(June 2015) | Useful to Parent Centers re: juvenile justice
Children with disabilities are disproportionately placed in the juvenile justice system, receive inadequate treatment, and are denied educational opportunities, the National Disability Rights Network asserts in this report, subtitled “Recommendations to Prevent the Disproportionate Placement and Inadequate Treatment of Children with Disabilities in the Juvenile Justice System.”
More than 65% of youth in the justice system meet the criteria for a disability, a rate that is three times higher than that of the general population. These findings are based upon scores of reports from the nationwide Protection and Advocacy (P&A) System. P&As provide legal and other advocacy services to children and youth with disabilities in the juvenile justice system, and also maintain a presence in the facilities in which they are found, including prisons, jails, and detention centers. P&As have the legal authority to monitor and investigate allegations of abuse in these facilities.
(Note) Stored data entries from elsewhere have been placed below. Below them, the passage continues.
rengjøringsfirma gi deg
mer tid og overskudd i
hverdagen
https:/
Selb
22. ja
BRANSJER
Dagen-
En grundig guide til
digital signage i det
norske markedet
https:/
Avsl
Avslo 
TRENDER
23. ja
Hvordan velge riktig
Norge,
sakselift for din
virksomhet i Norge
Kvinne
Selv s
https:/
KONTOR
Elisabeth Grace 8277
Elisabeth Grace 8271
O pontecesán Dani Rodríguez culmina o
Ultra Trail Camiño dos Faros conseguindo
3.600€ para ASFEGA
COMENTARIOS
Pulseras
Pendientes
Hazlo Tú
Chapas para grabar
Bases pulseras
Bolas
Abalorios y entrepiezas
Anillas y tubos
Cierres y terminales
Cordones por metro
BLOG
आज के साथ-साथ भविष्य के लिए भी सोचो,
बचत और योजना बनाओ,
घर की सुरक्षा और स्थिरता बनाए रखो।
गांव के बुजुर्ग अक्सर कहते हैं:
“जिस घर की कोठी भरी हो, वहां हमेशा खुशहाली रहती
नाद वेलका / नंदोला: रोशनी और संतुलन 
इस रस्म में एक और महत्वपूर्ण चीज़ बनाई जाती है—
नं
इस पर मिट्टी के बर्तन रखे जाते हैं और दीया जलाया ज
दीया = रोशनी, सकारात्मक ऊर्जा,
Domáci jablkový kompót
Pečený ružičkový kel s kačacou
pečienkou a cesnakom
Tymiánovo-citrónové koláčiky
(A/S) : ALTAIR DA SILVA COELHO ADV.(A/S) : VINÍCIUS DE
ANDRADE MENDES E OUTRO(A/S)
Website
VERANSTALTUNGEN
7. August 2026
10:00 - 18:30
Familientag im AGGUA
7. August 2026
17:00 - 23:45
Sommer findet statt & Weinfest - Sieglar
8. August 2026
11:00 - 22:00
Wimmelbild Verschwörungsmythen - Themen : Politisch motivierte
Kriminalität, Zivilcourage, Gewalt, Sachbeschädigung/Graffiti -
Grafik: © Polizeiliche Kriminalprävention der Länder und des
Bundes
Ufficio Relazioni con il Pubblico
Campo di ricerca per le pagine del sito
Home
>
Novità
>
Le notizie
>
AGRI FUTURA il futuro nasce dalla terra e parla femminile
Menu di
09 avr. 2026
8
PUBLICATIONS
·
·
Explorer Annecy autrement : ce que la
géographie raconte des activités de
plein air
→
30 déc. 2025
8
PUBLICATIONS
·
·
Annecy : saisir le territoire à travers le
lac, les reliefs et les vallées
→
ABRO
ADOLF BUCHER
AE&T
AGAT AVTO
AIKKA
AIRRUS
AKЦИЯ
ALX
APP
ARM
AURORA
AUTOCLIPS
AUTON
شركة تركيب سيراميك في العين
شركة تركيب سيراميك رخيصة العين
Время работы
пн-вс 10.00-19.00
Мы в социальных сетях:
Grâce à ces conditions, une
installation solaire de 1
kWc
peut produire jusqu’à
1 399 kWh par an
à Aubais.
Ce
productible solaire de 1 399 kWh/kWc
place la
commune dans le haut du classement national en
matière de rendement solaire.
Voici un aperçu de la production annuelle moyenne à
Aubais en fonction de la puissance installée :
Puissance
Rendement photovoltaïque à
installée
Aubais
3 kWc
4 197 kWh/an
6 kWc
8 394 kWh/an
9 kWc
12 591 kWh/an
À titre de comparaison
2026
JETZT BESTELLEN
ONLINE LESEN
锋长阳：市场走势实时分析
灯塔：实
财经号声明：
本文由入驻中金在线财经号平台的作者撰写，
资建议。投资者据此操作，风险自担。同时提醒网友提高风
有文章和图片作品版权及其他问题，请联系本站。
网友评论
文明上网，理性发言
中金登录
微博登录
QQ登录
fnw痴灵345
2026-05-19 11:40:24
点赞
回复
Issues addressed in this report include:
- diversion of children and youth with disabilities from the juvenile justice system (particularly stemming the “School to Prison Pipeline”);
- humane conditions while incarcerated (such as accommodation and communication needs, medical care, mental health treatment, and the prevention of abuse and neglect); and
- re-entry services like education and treatment to ensure the child or youth’s success upon release from the facility.
The report describes the problems children and youth with disabilities encounter and solutions used with success by the P&As, and provides specific recommendations for systemic improvements.
Updated August 2023
* HIGHLY RATED RESOURCE * This resource was reviewed by 3-member panels of Parent Center staff working independently from one another to rate the quality, accuracy, impartiality, relevance, and usefulness of CPIR resources. This resource was found to be of “High Quality, Accuracy, Impartiality, Relevance, and Usefulness” to Parent Centers.